Seeing a timeline of people merrily uploading their photos to Popsugar’s #Twinning app yesterday prompted me to go full Scrooge:

But, after poking around at Popsugar’s privacy policy, there was nothing out of the ordinary in there. I mean, they’re still sharing user data with advertisers, but no more than any other site of its kind. So I didn’t say any more.

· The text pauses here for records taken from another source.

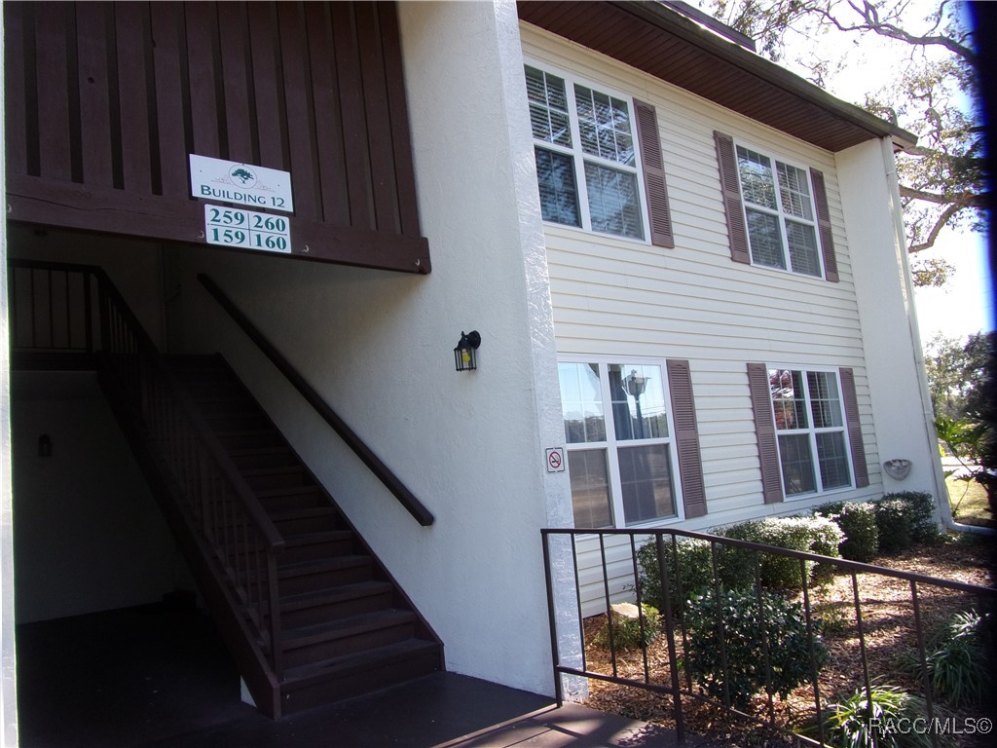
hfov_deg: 71.6
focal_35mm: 24
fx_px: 691
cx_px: 498
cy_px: 374
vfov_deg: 56.8
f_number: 3.3
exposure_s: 1/200
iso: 80
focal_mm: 4.3
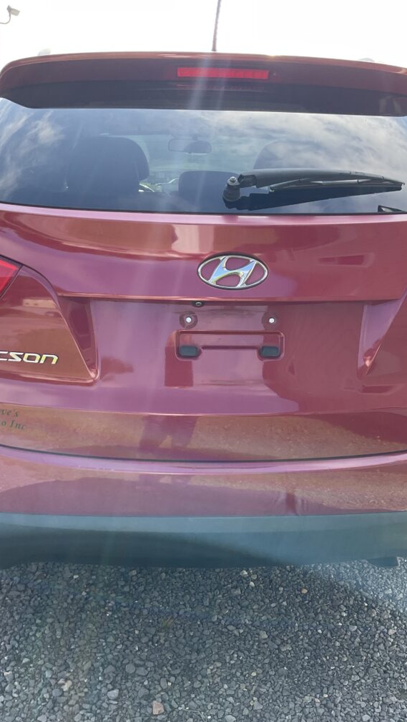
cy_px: 363
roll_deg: -3.0
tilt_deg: -15.3
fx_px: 614
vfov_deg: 61.0
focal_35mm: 32
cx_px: 207
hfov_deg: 36.7
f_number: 1.8
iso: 16
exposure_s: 1/302
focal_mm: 3
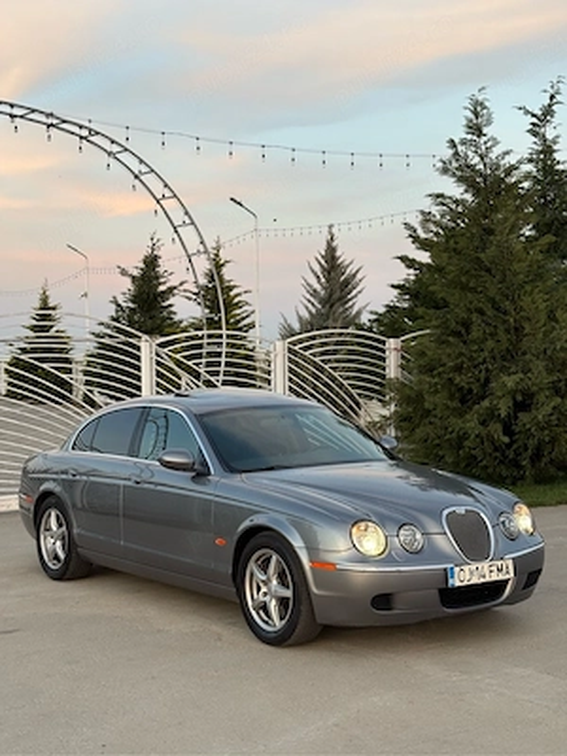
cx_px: 284
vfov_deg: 36.8
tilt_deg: -0.2
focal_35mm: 52
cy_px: 378
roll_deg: +1.3
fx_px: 1136
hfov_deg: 28.0
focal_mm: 5.96
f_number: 1.6
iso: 32
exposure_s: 1/130
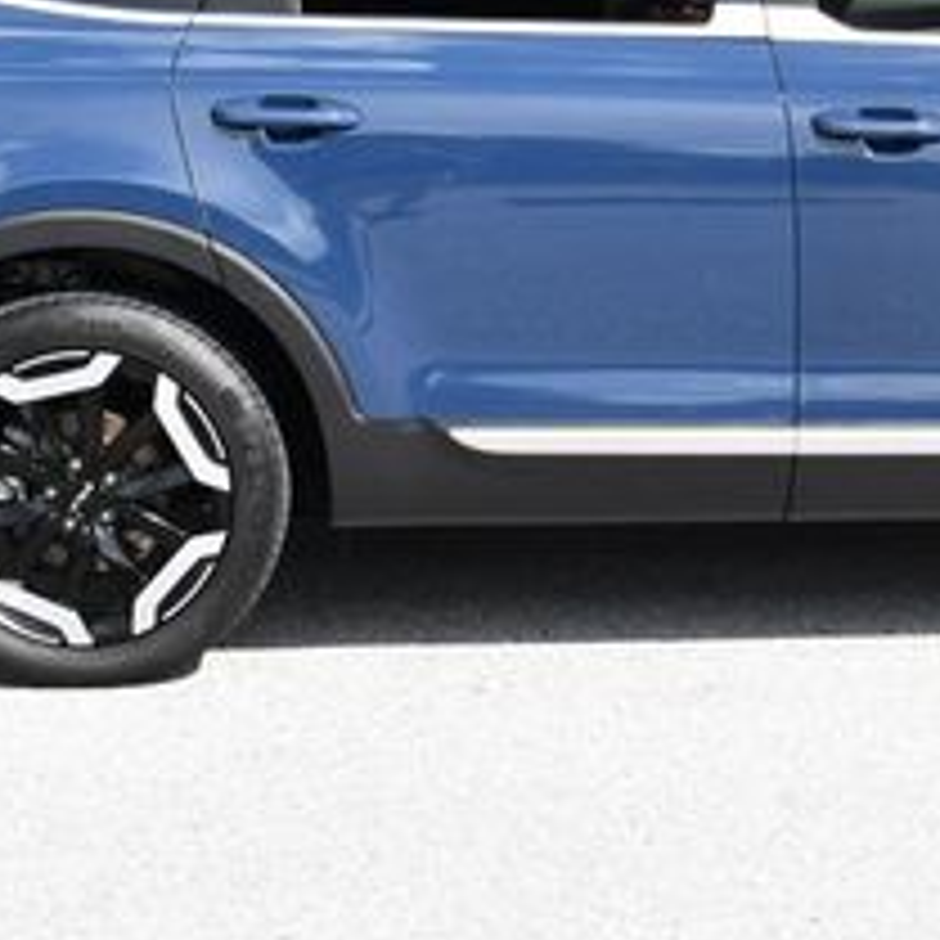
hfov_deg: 13.9
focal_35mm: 125
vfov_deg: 13.8
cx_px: 769
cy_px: 9
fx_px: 3840
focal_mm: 24
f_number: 8
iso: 180
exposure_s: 1/250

But then, TechCrunch did some real digging into the site’s code, and found:

All of the uploaded photos are stored in a storage bucket hosted on Amazon Web Services. We know because the web address of the bucket is in the code on the Twinning tool’s website. Open that in your web browser, and we saw a real-time stream of uploaded photos.

Oh well.

The hole does appear to be fixed. No real harm done, I suppose – those pictures are being uploaded by people presumably with the very intention of sharing them on social media, so it’s hardly data breach of the year (there’s still time for one more whopper, as I write this).

I must ask, though: how often will we continue to see major data breaches occurring thanks to misconfigured AWS buckets/open AWS database information? Uber, GoDaddy, Verizon, Accenture, the NSA … and many more … all due to mismanaged AWS accounts.

Dear companies that hold our data: In 2019, do better.